También habla de las injusticias. Dice que hay que aceptar que en la vida a veces se van a tomar decisiones injustas que te van a afectar, y que no todo es blanco y negro. Allen fue acusado de abusos sexuales por su hija adoptiva Dylan Farrow en una historia pública que se ha debatido por décadas. En el libro él dedica un buen tramo a defender su inocencia, señalando contradicciones, acusaciones infundadas y cómo, según él, los medios y ciertas figuras tomaron partido sin pruebas. Uno puede estar de acuerdo o no, pero hay que admitir que presenta su versión de forma articulada, insistiendo en que no está interesado en cambiar la mente de nadie. “La gente cree lo que necesita creer”, dice, una frase que se me quedó dando vueltas.
Sobre los premios, dice que son “masajes al ego” que normalmente se entregan solo a quienes están dispuestos a ir a recogerlos. Lo dice con desdén, con ese tono de “yo no juego ese juego”, pero también con cierto sabor amargo. Como si le hubiera dolido no ser más reconocido, aunque jure que no le importa.

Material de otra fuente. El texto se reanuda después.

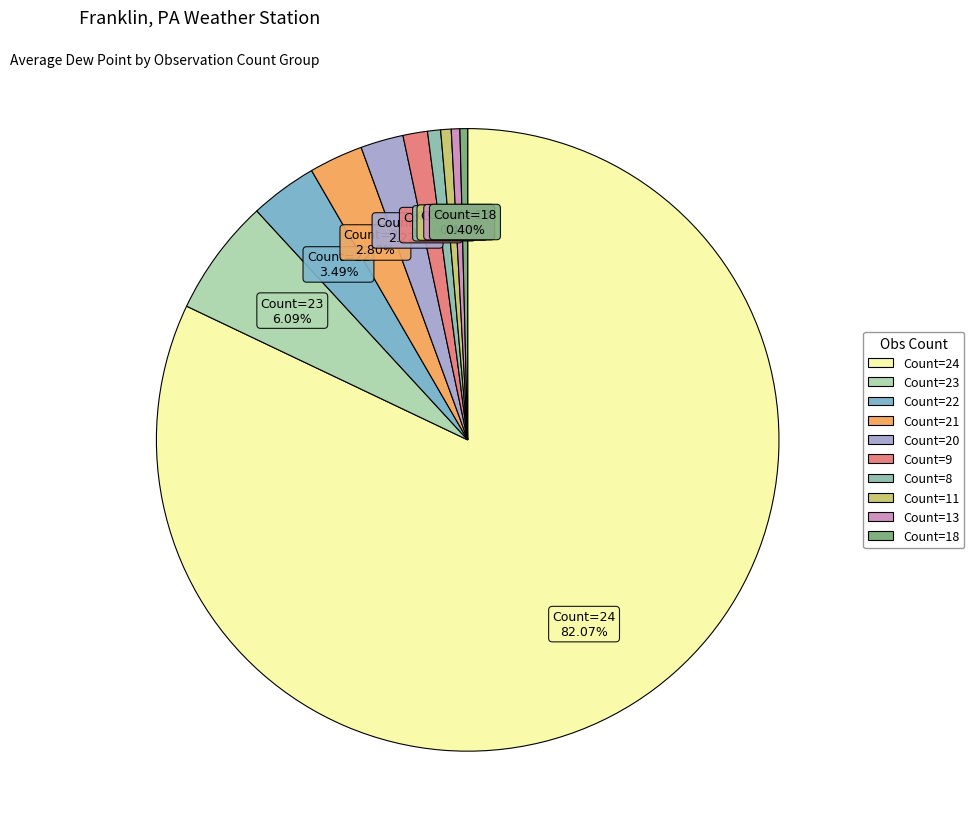

Rank the categories by value from lowest to highest.

18, 13, 11, 8, 9, 20, 21, 22, 23, 24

Y tal vez lo más interesante del libro es cómo usa el trabajo como refugio. Dice que nunca ha vuelto a ver la mayoría de sus películas porque su placer está en hacerlas, no en compartirlas. Que no le importa si sus obras desaparecen después de su muerte, porque él prefiere vivir en su departamento de Nueva York antes que en la memoria de la gente. Es una forma muy Allen de decir “no necesito la eternidad”.